- Specialty: Dermatology

= Congenital erosive and vesicular dermatosis =

Congenital erosive and vesicular dermatosis is a cutaneous condition characterized by generalized erosions, vesicles, crusting and 'scalded skin-like' erythematous areas affecting up to 75% of the body surface area.

== Signs and symptoms ==
Congenital erosive and vesicular dermatosis exhibits erythema, vesicles, erosions, crusts, and fissures affecting more than 75% of the skin at birth. Within ten days to three months, the lesions heal on their own, leaving behind a pathognomonic reticulate scar.

Clinical characteristics linked to congenital erosive and vesicular dermatosis include cicatricial baldness (39%), nail dysplasia or hypoplasia (39%), hyperthermia with/or hypohidrosis in scarred areas (39%), ophthalmological abnormalities (36%), and neurodevelopmental abnormalities (30%).

== Causes ==
There is no established pathophysiology for congenital erosive and vesicular dermatosis, and the illness seems to be sporadic. Intrauterine infections, amniotic adhesions, and a developmental abnormality with atypical repair in preterm skin are among the etiologic possibilities.

== Diagnosis ==
The congenital erosive and vesicular dermatosis histopathologic results vary according to the disease's stage.

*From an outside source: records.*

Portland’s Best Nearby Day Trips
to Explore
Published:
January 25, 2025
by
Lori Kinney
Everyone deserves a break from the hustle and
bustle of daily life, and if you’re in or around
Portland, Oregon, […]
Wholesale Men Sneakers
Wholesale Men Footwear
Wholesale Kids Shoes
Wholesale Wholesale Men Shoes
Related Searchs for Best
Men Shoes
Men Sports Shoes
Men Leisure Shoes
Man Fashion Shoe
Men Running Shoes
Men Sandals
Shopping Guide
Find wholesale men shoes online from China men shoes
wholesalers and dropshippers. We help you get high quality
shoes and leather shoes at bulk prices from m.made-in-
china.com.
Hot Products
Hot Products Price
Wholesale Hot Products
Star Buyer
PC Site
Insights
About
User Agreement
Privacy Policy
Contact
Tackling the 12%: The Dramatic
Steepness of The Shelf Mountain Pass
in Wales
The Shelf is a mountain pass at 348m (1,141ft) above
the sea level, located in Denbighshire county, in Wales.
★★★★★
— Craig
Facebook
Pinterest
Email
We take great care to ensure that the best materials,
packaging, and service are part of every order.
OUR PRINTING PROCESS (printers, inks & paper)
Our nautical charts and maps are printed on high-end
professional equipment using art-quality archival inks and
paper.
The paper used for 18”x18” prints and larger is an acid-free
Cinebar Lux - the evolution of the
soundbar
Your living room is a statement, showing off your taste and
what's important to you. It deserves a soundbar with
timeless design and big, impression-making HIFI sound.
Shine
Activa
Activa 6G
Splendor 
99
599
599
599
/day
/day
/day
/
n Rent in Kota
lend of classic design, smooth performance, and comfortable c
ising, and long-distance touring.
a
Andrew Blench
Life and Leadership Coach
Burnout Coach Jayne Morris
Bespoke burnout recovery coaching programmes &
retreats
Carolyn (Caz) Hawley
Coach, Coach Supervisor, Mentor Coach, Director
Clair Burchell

Epidermal necrosis, subepidermal vesiculation, and an eroded epidermis with a primarily neutrophilic or mixed (containing eosinophils, histiocytes, lymphocytes, and neutrophils) dermal infiltration have all been reported in early inflammatory lesions. Biopsy specimens from late lesions might either look normal in the dermis or exhibit scar development with a decrease in hair follicles and absent eccrine glands, according to histopathologic evaluation.